A comparison of the Pareto optimal front of the different types of LED clusters showed that real tetrachromatic clusters performed better than trichromatic clusters even though the simulated RGB clusters were no worse than any of the other simulated cluster types. The tetrachromatic phosphor type LED was found to have a potentially higher colour quality (as estimated by the Sa-metric) than those containing an amber LED. However, the latter were able to achieve a much greater luminous efficacy, but only at lower colour quality. Tetrachromatic LED clusters of the R/G/B/phLED type were therefore found to have the most potential to design a solid-state white light source with good colour quality (S a ≥ 0.8) and reasonable luminous efficacy of radiation (250-300 lm/W).
Finally, as is clear from Fig. 3a, all optimized real LED clusters had a higher luminous efficacy and potentially higher colour quality than the CIE reference illuminants. The superior colour quality of a LED lamp optimized for the colour quality metric was confirmed by the authors in a psychophysical experiment . In a paired comparison experiment with 92 lay observers, the colour quality of an optimized 2700 K tetrachromatic cluster (S a = 0.790; CIE Ra = 81) was found to be significantly better than the colour quality of a 2700 K halogen light source (S a = 0.766; CIE Ra = 100). Note that the Sa-metric was indeed able to correctly predict the better perceived colour quality of the LED cluster, while CIE Ra could not due to its fundamental problem of combining non-optimal reference illuminants with a strict colour difference metric.

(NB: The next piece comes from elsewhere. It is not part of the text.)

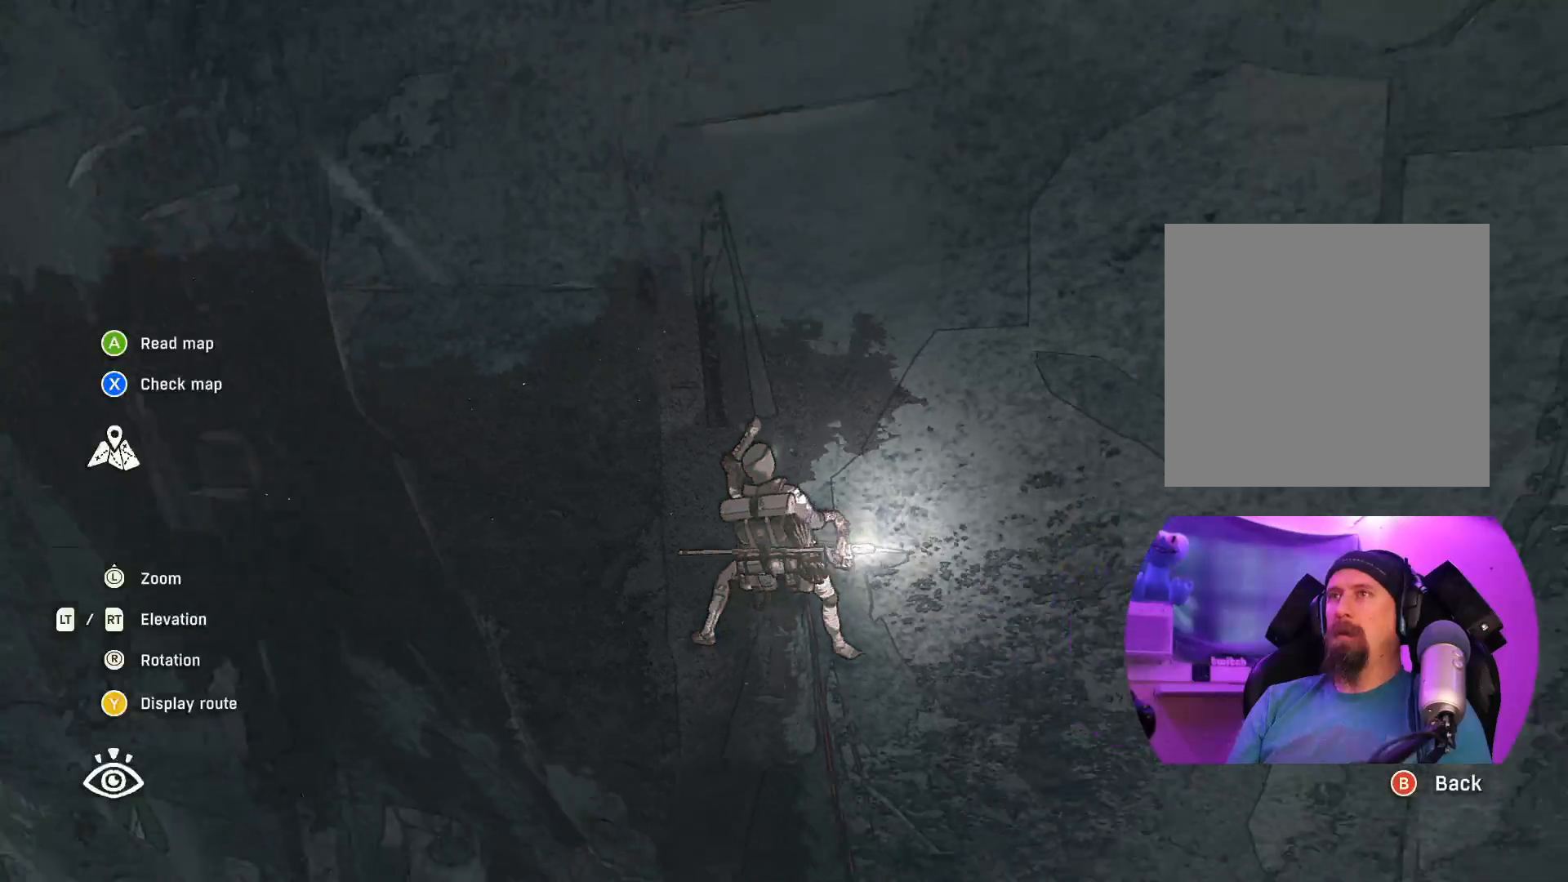
{"buttons": [], "left_stick": "center", "right_stick": "center", "events": []}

The spectral power distributions of simulated and real tri- and tetrachromatic LED clusters were succesfully optimized for luminous efficacy of radiation and colour quality as measured by the memory colour quality metric by calculating the Pareto optimal solutions with the multi-objective NSGA-II genetic algorithm. Investigation of the subset of Pareto optimal solutions with a colour quality higher than that of the CIE reference illuminants revealed optimum peak wavelengths and spectral widths of the LEDs in each cluster type. It was found that almost all of the optimum peak wavelengths were located close to either the peak wavelength of the CIE 1924 luminous efficiency function or to one of Thornton’s three prime colours. The Pareto optimal fronts of real LED clusters were always located at smaller luminous efficacy values and colour quality than those of the simulated LED clusters. Binning was found to have a potentially substantial impact on the achievable colour quality of real LED cluster. Of the four types of LED clusters investigated real tetrachromatic LED clusters composed of an RGB LED and a warm white phosphor were found to have the greatest potential for designing a LED cluster with good luminous efficacy and colour quality. No or only negligible differences were found between the different types of simulated LED clusters. LED clusters could achieve a better colour quality (based on memory colours) and higher luminous efficacy than a set of CIE reference illuminants. This was confirmed by the authors  in a psychophysical experiment with 92 observers, where a 2700 K tetrachromatic LED cluster (S a = 0.790; CIE Ra = 81) was found to have a better perceived colour quality than a halogen light source (S a = 0.766; CIE Ra = 100).